Dataset entries
○ ○ ○ ○ ○
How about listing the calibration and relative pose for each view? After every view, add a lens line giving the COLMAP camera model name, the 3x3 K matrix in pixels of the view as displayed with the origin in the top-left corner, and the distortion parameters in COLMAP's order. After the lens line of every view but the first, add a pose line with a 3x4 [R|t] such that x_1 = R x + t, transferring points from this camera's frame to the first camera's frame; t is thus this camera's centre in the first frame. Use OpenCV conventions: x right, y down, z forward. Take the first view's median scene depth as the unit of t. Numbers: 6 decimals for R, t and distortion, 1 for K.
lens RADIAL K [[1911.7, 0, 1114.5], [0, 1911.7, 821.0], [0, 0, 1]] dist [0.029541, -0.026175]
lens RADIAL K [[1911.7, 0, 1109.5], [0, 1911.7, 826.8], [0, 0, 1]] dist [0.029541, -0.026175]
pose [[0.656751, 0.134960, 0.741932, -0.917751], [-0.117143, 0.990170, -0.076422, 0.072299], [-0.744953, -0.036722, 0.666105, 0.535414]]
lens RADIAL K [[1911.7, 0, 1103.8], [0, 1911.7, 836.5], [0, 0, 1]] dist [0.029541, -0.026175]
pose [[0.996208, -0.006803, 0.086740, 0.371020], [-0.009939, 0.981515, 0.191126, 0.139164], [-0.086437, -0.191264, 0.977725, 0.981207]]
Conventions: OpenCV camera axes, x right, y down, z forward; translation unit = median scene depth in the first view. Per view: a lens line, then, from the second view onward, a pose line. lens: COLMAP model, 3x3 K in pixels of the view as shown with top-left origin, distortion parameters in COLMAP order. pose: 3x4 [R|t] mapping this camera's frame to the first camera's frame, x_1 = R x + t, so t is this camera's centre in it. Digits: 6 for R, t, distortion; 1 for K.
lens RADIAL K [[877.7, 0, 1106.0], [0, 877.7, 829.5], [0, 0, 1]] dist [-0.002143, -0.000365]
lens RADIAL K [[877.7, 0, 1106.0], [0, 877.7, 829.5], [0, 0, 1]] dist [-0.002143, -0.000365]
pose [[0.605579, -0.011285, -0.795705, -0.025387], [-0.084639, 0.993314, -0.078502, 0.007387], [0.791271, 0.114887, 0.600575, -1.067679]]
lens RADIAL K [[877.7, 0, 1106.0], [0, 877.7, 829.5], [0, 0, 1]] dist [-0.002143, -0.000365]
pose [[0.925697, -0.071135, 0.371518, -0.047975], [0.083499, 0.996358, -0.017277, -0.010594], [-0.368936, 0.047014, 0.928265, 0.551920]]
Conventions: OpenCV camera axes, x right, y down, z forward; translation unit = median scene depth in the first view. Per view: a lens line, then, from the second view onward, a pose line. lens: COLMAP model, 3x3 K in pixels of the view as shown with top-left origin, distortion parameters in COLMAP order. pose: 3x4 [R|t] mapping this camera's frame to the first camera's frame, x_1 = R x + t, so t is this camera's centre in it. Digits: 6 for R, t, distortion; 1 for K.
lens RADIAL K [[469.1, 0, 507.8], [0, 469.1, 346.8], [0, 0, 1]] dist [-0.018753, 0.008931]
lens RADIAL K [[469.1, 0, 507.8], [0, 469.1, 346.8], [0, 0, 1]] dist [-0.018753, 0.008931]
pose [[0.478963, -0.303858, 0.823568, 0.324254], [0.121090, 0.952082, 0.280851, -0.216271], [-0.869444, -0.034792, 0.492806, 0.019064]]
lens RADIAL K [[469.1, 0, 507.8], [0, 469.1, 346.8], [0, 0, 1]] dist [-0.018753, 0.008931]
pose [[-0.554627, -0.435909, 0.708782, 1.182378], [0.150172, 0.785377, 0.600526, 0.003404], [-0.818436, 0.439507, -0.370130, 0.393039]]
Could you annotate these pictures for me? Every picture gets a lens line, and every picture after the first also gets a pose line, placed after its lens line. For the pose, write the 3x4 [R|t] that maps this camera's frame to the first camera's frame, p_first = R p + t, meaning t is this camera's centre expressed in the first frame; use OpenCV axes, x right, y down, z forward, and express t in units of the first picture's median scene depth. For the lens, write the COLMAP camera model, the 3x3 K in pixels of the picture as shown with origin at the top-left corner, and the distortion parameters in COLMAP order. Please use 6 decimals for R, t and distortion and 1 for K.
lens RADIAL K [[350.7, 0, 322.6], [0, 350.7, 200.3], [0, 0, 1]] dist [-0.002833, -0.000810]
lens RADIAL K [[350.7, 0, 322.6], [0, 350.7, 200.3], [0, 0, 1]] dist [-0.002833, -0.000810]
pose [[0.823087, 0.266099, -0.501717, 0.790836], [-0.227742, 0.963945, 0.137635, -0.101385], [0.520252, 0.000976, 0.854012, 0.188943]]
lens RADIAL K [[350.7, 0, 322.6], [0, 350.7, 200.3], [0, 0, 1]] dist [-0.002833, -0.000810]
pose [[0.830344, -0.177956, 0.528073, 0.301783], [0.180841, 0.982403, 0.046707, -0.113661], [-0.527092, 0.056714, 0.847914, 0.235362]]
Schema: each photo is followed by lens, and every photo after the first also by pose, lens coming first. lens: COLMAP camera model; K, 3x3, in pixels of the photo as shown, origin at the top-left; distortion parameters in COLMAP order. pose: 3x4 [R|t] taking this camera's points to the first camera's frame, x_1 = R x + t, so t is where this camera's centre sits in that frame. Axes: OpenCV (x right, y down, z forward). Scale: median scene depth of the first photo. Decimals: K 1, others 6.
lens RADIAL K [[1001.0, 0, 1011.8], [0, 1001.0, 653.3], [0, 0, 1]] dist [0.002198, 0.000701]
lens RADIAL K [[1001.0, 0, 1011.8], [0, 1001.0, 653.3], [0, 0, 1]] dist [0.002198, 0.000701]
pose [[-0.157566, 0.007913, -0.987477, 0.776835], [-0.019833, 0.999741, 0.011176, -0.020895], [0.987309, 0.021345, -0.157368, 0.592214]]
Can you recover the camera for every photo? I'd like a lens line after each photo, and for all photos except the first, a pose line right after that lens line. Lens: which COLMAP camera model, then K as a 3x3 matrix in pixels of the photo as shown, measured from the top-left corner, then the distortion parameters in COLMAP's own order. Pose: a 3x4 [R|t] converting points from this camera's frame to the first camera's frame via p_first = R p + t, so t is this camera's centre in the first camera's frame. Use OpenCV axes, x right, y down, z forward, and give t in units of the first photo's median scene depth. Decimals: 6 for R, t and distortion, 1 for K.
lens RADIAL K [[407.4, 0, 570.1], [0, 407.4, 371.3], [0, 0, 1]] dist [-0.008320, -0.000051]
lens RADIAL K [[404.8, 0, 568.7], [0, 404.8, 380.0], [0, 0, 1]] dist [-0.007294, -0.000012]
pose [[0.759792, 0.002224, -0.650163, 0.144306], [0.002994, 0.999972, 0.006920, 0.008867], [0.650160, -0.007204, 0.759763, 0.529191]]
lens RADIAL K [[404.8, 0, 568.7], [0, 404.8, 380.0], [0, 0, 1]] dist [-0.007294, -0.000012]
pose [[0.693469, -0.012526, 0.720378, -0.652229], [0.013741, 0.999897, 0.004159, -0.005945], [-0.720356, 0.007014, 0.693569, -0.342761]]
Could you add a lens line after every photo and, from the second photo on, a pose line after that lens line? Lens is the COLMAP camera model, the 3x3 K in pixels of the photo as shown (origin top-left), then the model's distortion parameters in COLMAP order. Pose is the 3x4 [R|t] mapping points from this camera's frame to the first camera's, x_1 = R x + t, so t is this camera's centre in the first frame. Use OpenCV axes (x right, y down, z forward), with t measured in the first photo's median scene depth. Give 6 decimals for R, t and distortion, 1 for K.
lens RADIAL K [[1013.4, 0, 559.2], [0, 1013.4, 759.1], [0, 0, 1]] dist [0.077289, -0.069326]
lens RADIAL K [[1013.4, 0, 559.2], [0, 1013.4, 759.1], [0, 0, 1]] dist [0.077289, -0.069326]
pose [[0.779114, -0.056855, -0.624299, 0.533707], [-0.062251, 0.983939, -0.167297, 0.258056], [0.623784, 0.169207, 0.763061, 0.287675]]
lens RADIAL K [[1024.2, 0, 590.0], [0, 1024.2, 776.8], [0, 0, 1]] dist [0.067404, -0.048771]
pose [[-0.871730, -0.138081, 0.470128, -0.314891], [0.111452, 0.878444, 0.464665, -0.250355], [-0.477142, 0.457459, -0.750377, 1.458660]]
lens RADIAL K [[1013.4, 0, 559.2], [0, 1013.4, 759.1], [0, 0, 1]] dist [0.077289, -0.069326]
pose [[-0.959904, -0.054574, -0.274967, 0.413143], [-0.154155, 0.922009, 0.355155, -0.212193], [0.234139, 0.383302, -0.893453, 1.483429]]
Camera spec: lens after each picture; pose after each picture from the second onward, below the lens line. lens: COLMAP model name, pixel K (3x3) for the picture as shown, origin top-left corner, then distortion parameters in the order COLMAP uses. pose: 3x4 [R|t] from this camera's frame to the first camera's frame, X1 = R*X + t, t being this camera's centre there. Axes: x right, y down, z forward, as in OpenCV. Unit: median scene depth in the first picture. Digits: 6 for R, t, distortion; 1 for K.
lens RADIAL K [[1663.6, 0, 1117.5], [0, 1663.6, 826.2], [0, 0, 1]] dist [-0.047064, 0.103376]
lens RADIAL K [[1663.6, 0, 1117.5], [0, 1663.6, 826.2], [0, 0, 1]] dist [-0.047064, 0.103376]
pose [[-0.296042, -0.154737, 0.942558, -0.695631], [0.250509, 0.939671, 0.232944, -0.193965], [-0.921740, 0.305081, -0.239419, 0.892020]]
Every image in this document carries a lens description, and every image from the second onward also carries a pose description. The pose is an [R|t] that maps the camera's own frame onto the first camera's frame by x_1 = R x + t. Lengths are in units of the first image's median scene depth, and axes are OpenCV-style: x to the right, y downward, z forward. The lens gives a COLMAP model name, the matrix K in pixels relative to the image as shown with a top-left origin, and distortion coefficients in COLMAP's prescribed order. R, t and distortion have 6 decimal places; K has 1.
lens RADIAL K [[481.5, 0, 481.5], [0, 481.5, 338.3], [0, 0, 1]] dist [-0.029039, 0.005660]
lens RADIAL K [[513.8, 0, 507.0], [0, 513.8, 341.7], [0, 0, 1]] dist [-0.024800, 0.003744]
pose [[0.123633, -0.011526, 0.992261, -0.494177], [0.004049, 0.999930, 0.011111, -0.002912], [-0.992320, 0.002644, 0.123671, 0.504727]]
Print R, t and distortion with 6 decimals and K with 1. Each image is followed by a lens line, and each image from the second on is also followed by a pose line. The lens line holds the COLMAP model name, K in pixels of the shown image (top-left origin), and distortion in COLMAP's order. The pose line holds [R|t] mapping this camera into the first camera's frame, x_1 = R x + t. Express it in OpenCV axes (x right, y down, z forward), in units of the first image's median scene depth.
○ ○ ○ ○ ○
Work to complete:
Copy out the rows verbatim, beginning at the line that contains "Schema: each photo" and ending after the line that contains "0.021345, -0.157368, 0.592214]]".

Written reply:
Schema: each photo is followed by lens, and every photo after the first also by pose, lens coming first. lens: COLMAP camera model; K, 3x3, in pixels of the photo as shown, origin at the top-left; distortion parameters in COLMAP order. pose: 3x4 [R|t] taking this camera's points to the first camera's frame, x_1 = R x + t, so t is where this camera's centre sits in that frame. Axes: OpenCV (x right, y down, z forward). Scale: median scene depth of the first photo. Decimals: K 1, others 6.
lens RADIAL K [[1001.0, 0, 1011.8], [0, 1001.0, 653.3], [0, 0, 1]] dist [0.002198, 0.000701]
lens RADIAL K [[1001.0, 0, 1011.8], [0, 1001.0, 653.3], [0, 0, 1]] dist [0.002198, 0.000701]
pose [[-0.157566, 0.007913, -0.987477, 0.776835], [-0.019833, 0.999741, 0.011176, -0.020895], [0.987309, 0.021345, -0.157368, 0.592214]]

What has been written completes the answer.